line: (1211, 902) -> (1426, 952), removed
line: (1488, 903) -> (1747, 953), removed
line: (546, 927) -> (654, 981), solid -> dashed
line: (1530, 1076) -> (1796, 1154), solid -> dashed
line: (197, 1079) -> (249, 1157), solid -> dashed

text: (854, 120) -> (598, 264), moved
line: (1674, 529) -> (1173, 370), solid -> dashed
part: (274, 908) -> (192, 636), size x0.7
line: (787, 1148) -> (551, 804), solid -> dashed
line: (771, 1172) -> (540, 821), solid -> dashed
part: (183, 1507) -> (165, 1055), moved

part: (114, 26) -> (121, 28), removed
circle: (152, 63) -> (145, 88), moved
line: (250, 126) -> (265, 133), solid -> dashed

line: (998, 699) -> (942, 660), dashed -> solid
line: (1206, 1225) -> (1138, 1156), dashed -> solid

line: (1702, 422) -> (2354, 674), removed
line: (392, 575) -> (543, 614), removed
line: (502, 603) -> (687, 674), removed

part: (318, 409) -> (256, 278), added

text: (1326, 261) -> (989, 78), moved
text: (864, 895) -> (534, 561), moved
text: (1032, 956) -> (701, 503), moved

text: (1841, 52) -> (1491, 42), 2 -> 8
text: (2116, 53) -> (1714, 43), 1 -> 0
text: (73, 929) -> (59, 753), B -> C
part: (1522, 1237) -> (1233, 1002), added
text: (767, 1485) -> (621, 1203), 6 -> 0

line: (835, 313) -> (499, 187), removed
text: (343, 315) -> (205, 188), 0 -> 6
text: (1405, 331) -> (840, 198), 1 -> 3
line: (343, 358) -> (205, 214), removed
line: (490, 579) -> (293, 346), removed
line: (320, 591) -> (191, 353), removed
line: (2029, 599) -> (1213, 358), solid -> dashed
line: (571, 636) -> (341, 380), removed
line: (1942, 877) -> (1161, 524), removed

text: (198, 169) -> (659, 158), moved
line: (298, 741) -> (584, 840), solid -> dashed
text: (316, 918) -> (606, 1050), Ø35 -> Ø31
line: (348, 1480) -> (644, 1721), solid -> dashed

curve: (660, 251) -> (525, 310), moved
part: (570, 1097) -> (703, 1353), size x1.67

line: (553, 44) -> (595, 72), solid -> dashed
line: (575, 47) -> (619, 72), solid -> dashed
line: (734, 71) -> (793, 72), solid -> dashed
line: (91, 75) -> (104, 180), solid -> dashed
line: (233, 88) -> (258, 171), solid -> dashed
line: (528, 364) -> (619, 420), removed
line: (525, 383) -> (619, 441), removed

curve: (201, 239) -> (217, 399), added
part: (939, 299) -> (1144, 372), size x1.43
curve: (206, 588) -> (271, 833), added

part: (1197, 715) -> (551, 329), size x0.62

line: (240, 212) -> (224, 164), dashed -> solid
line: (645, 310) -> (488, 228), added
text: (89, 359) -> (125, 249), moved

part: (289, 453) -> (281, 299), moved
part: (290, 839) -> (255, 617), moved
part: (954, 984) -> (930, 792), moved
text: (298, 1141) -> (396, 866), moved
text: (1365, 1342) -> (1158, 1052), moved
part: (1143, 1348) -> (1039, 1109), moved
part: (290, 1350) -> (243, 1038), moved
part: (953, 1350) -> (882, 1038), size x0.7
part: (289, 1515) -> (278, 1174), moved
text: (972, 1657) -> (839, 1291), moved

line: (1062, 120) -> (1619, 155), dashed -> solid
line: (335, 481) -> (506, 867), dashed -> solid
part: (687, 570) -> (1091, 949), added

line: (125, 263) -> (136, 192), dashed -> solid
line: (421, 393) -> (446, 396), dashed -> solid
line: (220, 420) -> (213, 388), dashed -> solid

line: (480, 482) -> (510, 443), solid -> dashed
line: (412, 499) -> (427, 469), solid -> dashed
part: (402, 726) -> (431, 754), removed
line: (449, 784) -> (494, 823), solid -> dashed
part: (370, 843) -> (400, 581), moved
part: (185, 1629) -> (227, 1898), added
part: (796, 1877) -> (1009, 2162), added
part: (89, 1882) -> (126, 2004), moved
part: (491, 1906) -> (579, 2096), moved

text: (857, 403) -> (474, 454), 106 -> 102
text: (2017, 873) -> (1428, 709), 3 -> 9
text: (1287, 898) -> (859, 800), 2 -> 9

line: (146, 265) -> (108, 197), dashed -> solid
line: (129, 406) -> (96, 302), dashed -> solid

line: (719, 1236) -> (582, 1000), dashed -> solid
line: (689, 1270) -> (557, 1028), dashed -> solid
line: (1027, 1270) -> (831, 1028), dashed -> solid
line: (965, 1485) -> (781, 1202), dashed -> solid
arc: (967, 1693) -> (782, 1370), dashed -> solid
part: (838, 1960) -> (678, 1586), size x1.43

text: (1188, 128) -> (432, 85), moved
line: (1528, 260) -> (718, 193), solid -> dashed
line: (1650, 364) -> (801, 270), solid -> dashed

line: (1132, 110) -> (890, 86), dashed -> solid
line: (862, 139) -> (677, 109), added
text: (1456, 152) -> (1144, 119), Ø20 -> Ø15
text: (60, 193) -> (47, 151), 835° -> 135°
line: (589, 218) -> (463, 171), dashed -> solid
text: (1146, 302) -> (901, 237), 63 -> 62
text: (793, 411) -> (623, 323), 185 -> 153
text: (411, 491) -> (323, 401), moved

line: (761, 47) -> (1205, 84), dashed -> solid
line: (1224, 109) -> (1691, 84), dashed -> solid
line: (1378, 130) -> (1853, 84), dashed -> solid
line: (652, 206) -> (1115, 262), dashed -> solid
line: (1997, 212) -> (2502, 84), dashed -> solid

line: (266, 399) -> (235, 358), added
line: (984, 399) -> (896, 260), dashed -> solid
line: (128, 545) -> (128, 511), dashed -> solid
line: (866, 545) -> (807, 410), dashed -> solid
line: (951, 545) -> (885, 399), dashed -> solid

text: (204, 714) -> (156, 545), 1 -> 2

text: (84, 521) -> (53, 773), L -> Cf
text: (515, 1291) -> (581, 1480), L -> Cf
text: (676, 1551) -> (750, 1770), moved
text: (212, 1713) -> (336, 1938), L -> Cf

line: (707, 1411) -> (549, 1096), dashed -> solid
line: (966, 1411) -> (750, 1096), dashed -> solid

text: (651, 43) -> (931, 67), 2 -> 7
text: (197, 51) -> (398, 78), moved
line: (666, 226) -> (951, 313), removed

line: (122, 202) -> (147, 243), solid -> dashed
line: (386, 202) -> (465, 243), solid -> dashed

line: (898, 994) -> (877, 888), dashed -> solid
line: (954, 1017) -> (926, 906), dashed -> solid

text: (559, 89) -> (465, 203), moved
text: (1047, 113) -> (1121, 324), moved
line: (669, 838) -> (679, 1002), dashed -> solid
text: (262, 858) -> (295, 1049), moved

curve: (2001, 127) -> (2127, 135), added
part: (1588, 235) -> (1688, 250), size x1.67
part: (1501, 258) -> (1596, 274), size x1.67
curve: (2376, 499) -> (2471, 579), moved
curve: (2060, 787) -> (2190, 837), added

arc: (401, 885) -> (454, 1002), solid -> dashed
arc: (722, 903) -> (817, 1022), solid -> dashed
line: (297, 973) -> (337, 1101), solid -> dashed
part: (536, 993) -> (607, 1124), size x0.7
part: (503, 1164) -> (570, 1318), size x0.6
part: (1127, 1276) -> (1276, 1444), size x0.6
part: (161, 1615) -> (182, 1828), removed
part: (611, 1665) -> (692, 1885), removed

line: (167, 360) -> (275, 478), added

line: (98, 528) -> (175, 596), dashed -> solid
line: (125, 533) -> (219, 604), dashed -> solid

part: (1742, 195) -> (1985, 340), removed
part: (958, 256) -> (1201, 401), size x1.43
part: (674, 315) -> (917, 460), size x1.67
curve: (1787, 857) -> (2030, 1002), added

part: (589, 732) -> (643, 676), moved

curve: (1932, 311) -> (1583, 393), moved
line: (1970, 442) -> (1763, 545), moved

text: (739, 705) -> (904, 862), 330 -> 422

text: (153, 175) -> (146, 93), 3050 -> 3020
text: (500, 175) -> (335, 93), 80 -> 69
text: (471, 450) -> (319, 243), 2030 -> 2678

**DIRECTIONS FOR THIS TASK**. Only the lines from the one containing "line: (122, 202)" through the last line above belong in your answer. Retype them exactly.

**RESPONSE**.
line: (122, 202) -> (147, 243), solid -> dashed
line: (386, 202) -> (465, 243), solid -> dashed

line: (898, 994) -> (877, 888), dashed -> solid
line: (954, 1017) -> (926, 906), dashed -> solid

text: (559, 89) -> (465, 203), moved
text: (1047, 113) -> (1121, 324), moved
line: (669, 838) -> (679, 1002), dashed -> solid
text: (262, 858) -> (295, 1049), moved

curve: (2001, 127) -> (2127, 135), added
part: (1588, 235) -> (1688, 250), size x1.67
part: (1501, 258) -> (1596, 274), size x1.67
curve: (2376, 499) -> (2471, 579), moved
curve: (2060, 787) -> (2190, 837), added

arc: (401, 885) -> (454, 1002), solid -> dashed
arc: (722, 903) -> (817, 1022), solid -> dashed
line: (297, 973) -> (337, 1101), solid -> dashed
part: (536, 993) -> (607, 1124), size x0.7
part: (503, 1164) -> (570, 1318), size x0.6
part: (1127, 1276) -> (1276, 1444), size x0.6
part: (161, 1615) -> (182, 1828), removed
part: (611, 1665) -> (692, 1885), removed

line: (167, 360) -> (275, 478), added

line: (98, 528) -> (175, 596), dashed -> solid
line: (125, 533) -> (219, 604), dashed -> solid

part: (1742, 195) -> (1985, 340), removed
part: (958, 256) -> (1201, 401), size x1.43
part: (674, 315) -> (917, 460), size x1.67
curve: (1787, 857) -> (2030, 1002), added

part: (589, 732) -> (643, 676), moved

curve: (1932, 311) -> (1583, 393), moved
line: (1970, 442) -> (1763, 545), moved

text: (739, 705) -> (904, 862), 330 -> 422

text: (153, 175) -> (146, 93), 3050 -> 3020
text: (500, 175) -> (335, 93), 80 -> 69
text: (471, 450) -> (319, 243), 2030 -> 2678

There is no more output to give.